People living in areas of Victoria at higher risk of earthquake damage are no more likely to prepare themselves for a quake than residents of lower-risk zones.
That’s one of the findings of two researchers who surveyed Victoria residents last fall about their perception of earthquake risk.
Zahra Asgarizade, a visiting PhD student form Tarbiat Modares University in Tehran, and University of Victoria environmental psychology professor Robert Gifford are crunching the results of interviews with 100 people in higher- and lower-risk zones of the city, based on geological setting.
The study, which Asgarizade suggested and for which she did most of the data gathering, found the residents of the higher-risk zone were, on average, more aware of their risk. But they were no more inclined to have done anything about it than those in less risky areas.
The typical respondent claimed to have carried out about seven or eight of some 16 actions listed by Asgarizade and Gifford to ease the impact of a quake.
“Based on other studies, I would guess that less was done than claimed,” Gifford says.

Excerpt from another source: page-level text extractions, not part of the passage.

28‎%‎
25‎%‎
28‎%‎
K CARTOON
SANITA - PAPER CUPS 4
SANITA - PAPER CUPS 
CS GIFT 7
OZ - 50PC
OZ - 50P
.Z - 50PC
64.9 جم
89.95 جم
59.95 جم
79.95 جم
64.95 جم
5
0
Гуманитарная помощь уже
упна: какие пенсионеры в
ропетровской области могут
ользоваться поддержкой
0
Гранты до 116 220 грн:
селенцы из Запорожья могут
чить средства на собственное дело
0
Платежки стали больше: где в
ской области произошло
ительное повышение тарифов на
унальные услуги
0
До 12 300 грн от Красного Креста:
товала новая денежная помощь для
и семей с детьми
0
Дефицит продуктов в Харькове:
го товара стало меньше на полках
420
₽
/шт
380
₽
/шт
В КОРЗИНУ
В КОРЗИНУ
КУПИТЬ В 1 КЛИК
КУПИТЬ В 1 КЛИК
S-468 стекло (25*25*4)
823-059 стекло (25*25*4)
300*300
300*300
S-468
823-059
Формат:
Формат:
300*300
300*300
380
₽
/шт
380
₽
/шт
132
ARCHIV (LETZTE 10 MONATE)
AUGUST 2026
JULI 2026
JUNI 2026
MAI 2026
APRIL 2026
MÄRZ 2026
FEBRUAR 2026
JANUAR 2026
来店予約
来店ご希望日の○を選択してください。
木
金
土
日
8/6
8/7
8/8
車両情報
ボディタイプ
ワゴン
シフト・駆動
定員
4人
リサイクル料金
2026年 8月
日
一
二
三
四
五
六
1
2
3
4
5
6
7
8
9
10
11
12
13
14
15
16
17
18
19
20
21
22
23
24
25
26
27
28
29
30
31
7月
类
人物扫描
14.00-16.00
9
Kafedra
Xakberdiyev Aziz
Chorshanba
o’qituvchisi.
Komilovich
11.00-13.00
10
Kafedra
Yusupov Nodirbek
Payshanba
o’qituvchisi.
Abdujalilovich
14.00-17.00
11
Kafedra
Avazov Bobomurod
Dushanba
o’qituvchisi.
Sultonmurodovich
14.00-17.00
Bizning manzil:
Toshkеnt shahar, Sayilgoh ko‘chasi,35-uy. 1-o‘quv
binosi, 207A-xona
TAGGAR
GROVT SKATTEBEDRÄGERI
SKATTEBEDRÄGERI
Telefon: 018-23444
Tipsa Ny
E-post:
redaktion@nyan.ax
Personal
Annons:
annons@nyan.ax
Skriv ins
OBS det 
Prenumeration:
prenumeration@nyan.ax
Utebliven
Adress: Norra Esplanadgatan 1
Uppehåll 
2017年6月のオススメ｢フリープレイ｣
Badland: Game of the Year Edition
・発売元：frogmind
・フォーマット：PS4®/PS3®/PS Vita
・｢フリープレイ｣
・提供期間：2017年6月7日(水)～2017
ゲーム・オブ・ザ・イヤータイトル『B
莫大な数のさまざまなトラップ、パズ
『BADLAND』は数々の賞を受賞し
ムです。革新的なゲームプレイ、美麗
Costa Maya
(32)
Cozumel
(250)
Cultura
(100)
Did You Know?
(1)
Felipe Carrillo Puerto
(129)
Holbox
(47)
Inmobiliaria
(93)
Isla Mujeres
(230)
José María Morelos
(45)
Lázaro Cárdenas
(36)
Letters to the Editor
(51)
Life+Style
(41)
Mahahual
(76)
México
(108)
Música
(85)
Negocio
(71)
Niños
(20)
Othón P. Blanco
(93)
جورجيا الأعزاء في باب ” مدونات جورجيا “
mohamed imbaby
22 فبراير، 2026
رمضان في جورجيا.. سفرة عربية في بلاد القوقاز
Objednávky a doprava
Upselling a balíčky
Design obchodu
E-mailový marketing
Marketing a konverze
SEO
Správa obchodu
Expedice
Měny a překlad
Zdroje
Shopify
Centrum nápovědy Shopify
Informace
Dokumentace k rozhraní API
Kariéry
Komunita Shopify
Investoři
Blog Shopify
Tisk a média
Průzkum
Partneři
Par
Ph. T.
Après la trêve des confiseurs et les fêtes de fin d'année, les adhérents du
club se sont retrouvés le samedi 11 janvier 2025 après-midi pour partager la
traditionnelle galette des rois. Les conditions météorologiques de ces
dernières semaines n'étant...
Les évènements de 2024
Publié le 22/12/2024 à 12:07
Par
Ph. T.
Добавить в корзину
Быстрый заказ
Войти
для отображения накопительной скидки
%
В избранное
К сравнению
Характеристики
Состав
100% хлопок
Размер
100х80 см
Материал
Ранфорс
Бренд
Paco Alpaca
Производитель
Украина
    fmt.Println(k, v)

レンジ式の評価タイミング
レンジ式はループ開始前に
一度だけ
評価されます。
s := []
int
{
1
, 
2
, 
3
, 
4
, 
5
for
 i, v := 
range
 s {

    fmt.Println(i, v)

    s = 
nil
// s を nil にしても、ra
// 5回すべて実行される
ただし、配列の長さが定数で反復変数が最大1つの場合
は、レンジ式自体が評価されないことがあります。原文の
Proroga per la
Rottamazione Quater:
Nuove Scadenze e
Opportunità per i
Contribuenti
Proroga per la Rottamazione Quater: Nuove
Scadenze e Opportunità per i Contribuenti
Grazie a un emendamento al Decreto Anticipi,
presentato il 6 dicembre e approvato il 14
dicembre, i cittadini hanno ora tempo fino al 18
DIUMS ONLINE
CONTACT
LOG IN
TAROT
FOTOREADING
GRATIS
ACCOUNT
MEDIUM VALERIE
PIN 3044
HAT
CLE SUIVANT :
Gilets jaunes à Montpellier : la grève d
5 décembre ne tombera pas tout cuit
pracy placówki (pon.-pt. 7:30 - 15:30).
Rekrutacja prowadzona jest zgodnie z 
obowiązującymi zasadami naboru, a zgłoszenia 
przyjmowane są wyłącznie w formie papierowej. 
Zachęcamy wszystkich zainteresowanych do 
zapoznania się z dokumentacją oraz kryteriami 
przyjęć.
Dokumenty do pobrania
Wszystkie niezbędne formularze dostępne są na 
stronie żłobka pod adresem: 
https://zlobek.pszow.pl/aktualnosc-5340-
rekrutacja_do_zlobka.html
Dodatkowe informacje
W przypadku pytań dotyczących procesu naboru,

Asked how much a big quake would threaten their lives, respondents answered, on average, “slightly.”
The findings come as no surprise to Gifford.
“I would be surprised if I believed that people were rational — for example, ‘I am at risk, so I will take more precautions’ — but I do not believe we are rational,” Gifford says. “Of course, some people are rational but across a broad sample, we are not.”
Asked when they thought the Big One would strike, about 40 per cent said within 50 years, about 40 per cent said within 100 years, 10 per cent said within 10 years and about seven per cent said more than 100 years.
Gifford speculates that people’s perception of timing would be similar in Vancouver and elsewhere in the province.
Beware the 'dragon of inaction'
Many B.C. residents believe a major earthquake or other disaster is coming, but do little or nothing to prepare. What’s that about?
Gifford says this inertia is caused by “dragons of inaction” — inner barriers that block people from preparing for disaster.
Of the roughly 30 dragons of inaction that inhabit people’s minds, Gifford identifies seven that keep individuals from getting ready for a natural calamity such as an earthquake:
• The dragon of uncertainty. It often justifies inaction or postponed action.
• The dragon of judgmental discounting. A disaster will happen later, or elsewhere, so there’s no need to do anything.
• The dragon of habit. This beastie is also known as behavioural momentum. Many habitual behaviours are resistant to change, or change slowly.
• The dragon of conflicting goals. “I have other more immediate things to do.”
• The dragon of optimism bias. “It won’t happen, at least to me, at least not soon.”
• The dragon of tokenism. People take the easiest steps to prepare for disaster rather than the most effective.
• The dragon of conformity. If no one else in your neighbourhood is preparing for an earthquake, you likely won’t either.